In a meeting with Pitkin County Commissioners last week, U.S. Congressman Scott Tipton said he doesn’t support legislation to protect the Thompson Divide from oil and gas drilling. Instead, Tipton wants negotiations between conservationists and energy companies to continue. For years, the sides have been working on an alternate plan to protect the area. Aspen Public Radio's Marci Krivonen reports.
The commissioners are hopeful Congressman Tipton will get behind a bill that Colorado Senator Michael Bennett introduced in March. The Thompson Divide Withdrawal and Protection Act would withdraw un-leased areas, so energy companies couldn’t develop them. And, it would preserve existing development rights for current leaseholders. They could choose to retire the leases, under the proposal.

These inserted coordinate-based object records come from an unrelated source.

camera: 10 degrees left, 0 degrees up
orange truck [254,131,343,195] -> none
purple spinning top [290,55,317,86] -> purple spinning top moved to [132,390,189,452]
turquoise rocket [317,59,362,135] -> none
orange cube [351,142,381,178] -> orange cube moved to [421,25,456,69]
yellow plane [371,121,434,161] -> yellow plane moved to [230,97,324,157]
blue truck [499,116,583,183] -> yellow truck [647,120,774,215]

The Thompson Divide is an area that stretches from Sunlight Mountain to McClure Pass and from the Crystal River to Divide Creek.

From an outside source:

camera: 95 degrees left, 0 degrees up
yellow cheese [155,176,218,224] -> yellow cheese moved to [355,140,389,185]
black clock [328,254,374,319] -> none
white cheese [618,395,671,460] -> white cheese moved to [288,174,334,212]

Commissioner George Newman told Tipton the bill would limit any future oil and gas exploration on the Thompson Divide.
"What I’m asking you today is to follow your Colorado colleagues, which include Senator Bennett, Senator Udall and Governor Hickenlooper, and all the elected officials within the Roaring Fork Valley, to sign on and support Senator Bennett’s Thompson Divide Withdrawal bill."
Tipton says he’d like to solve the problem without getting the Federal government involved because the threat of legislation could derail an alternative solution. He supports an effort by the Thompson Divide Coalition, the group working to protect the area. They’ve offered to pay the oil and gas companies to retire their leases.

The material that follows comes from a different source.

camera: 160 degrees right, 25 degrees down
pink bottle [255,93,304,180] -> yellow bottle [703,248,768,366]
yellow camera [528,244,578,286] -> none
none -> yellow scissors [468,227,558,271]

"We’ve seen some good communication that’s going on on that and you want to be very cautious, I think, in terms of putting forward legislation that could perhaps interrupt some other conversations that are going on that can achieve the same end, without getting the Federal government involved in the process," he said.
In reality, according to Zane Kessler, Executive Director of the Thompson Divide Coalition, the conversations Tipton supports are contingent on passage of the Bennett legislation. Kessler says money won’t change hands until the Coalition knows the area’s protected permanently.
After Friday’s meeting, Commissioner Newman said he wasn’t satisfied.
"It was a little disappointing that he didn’t come out and recognize the broad base support that this issue has, but rather, he felt that this should not be an issue that needed to be legislated federally," he said.
Without the legislation, Newman says other energy companies could come in and develop in the future.
Tipton says he’d like to see some adjustments made to the Bennett legislation. He says he’s discussed the bill with Bennett and Senator Udall.
"We’d like to be able to see an amiable resolution on this."
A money trail shows Tipton has close ties with some energy companies with interests in the Thompson Divide. The Post Independent reports, a campaign filing in 2011 shows executives, investors and others affiliated with SG Interests donated more than 10-thousand dollars to Tipton’s campaign.
The Coalition has been working since 2008 to pass the protection act. It’s been up twice before the Senate and is now in the Committee on Energy and Natural Resources. It hasn’t come to a vote.